According to the Narcotics Control Law of the Democratic People's Republic of Korea (2005), cannabis and hemp resin is listed in Appendix 1 Narcotics, while enantiomers and stereoisomers of THC are listed in Appendix 2 Psychoactive substances with narcotic effects.

==History==
===Early history===
Cannabis was an important crop in ancient Korea, with samples of hempen fabric discovered dating back as early as 3,000 BCE. The traditional sambe cloth is made from hemp.

===Modern accounts===
In 2010, the American NGO Open Radio for North Korea stated that their source informed them that a crackdown on meth had been announced in Hamkyungbuk-do; however, the crackdown was focused on methamphetamine, with opium and marijuana not being considered "drugs". In 2013, citing sources at NK News and Reddit, Vice News reported that cannabis was widely used and tolerated in North Korea, smoked as ipdambae (잎담배, "leaf tobacco") by the lower classes as a cheap alternative to cigarettes and to relax after a day of labor.
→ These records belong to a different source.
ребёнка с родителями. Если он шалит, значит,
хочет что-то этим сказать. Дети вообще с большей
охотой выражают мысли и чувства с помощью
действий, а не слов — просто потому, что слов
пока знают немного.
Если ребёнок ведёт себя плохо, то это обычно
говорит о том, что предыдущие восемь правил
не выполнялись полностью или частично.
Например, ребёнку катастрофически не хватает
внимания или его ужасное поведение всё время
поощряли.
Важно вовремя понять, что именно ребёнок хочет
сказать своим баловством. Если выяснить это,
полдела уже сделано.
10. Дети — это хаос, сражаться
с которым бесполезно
According to Lexi De Coning of MassRoots, it is fairly common for North Koreans to grow their own marijuana, or to simply harvest marijuana plants which grow wild across the country.

However, a reply by journalist Keegan Hamilton in a 2014 article in The Guardian sought to debunk these as rumors. He cited Matthew Reichel of the Pyongyang Project who notes that ipdambae is actually a mixture of herbs and tobacco, superficially resembling cannabis but unrelated. Cannabis is cultivated industrially, but in the form of low-THC hemp, and while some people may cultivate personal amounts of psychoactive cannabis, its use is still illegal, though it is also unlikely to be punished severely. A Swedish ambassador to North Korea said in 2017 that "there should be no doubt that drugs, including marijuana, are illegal here. One can't buy it legally and it would be a criminal offense to smoke it; expect no leniency whatsoever."